1. Ducks in the crosshairs. Will Oregon coach Chip Kelly survive the fallout of a potential recruiting scandal now that self-styled talent scout Willie Lyles has implicated him? We all know the story by now: Kelly and Oregon paid $25,000 for outdated scouting information. Why would Kelly pay an exorbitant amount of money for outdated scouting information? Is it because, in reality, he was paying for something else -- like, say, Lyles' influence over recruits? Kelly's long-term fate figures to be tied to what NCAA investigators uncover. And you can bet the NCAA is likely to unearth more stuff. I also wonder if NCAA investigators will find other schools that had business dealings with Lyles. This isn't good for the Pac-12 as it embarks on a new era of two-division football. Marquee program USC already is mired in probation. Might Oregon suffer a similar fate? This could get interesting in the next few months. Kelly's meteoric rise up the coaching ranks could be followed by a similarly rapid descent.
2. Don't sleep on the Hawkeyes. With former North Carolina State quarterback Russell Wilson landing at Wisconsin, many feel the Badgers now are the favorite to win the Big Ten. But I see a dark horse lurking. I see Iowa. I know the Hawkeyes are rebuilding their defensive front seven, and I know there will be a new quarterback. But I still think Iowa has the personnel to make a run in a weakened Big Ten. The schedule also helps Iowa. I can envision the Hawkeyes starting 9-0 if they survive a trip to Penn State, a foe coach Kirk Ferentz has dominated recently. Then comes a visit from Michigan State and a trip to Purdue-- both winnable. The season ends at Nebraska in what could be a de facto Legends Division championship game. Win that, and the Hawkeyes may be playing Wilson and Wisconsin in the inaugural Big Ten title game.
3. Are you serious?!?! The SEC's athletic directors recently named John-Patrick Smith the conference's male athlete of the year. Why in the world didn't Cam Newton win the honor? Newton won the Heisman, led Auburn to an unbeaten national championship season and was the No. 1 pick in the NFL draft.
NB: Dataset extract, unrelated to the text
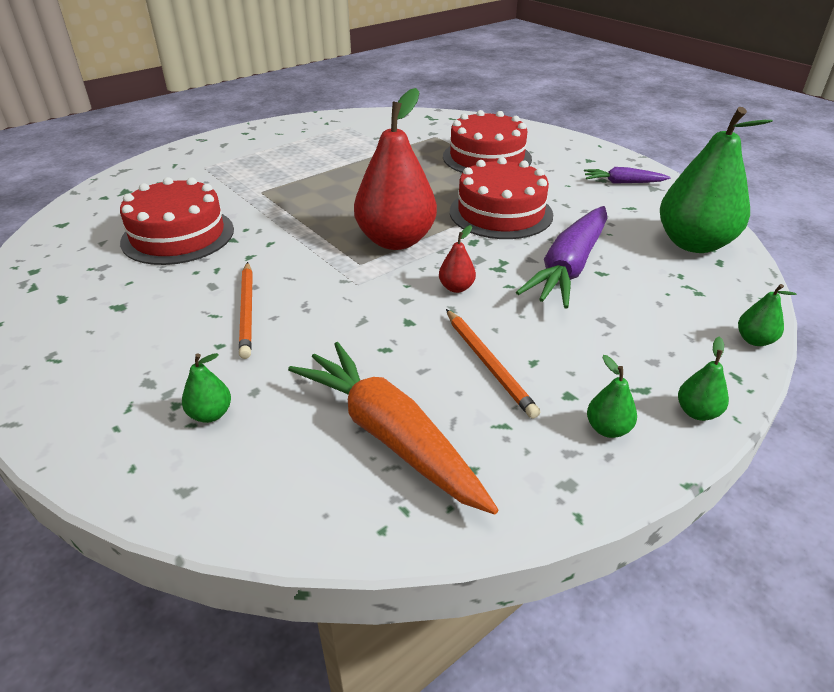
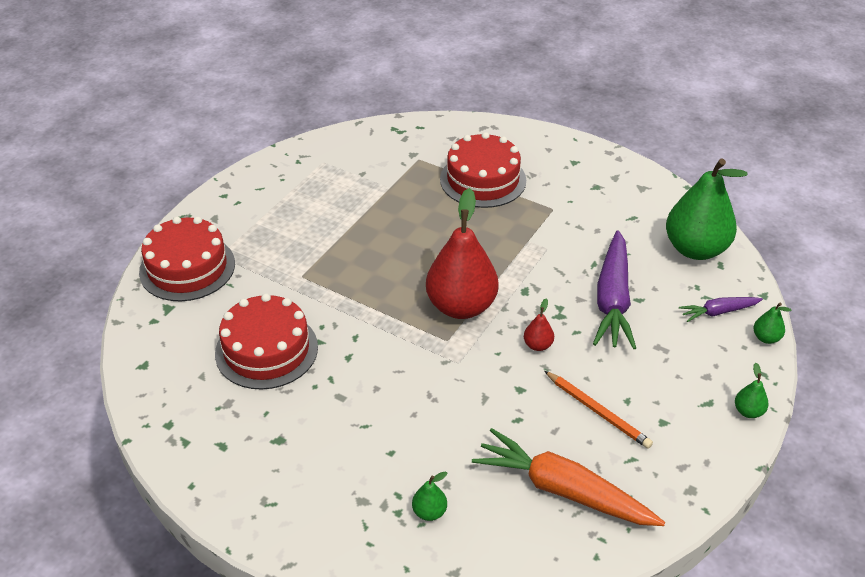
camera: 20 degrees left, 5 degrees up
(247, 311) = (389, 414): orange pencil -> none
(501, 213) = (530, 251): red cake -> red cake (187, 267)
(607, 429) = (698, 441): green pear -> none
(623, 183) = (615, 187): purple carrot -> purple carrot (718, 312)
Smith was a four-time All-America selection in tennis and led Tennessee to a No. 10 final ranking. Not bad. But it also isn't anywhere close to being as impressive than Newton's 2010-11 season. Newton had a season for the ages, one that will go down as one of the greatest single-season performances by any player in the history of the sport. A Tennessee tennis player had a better season than that? So why didn't Newton win the award? No SEC A.D. likely would admit it on the record, but it almost certainly was because of the controversy surrounding Newton's recruitment. Still, it's a horrible decision by the athletic directors.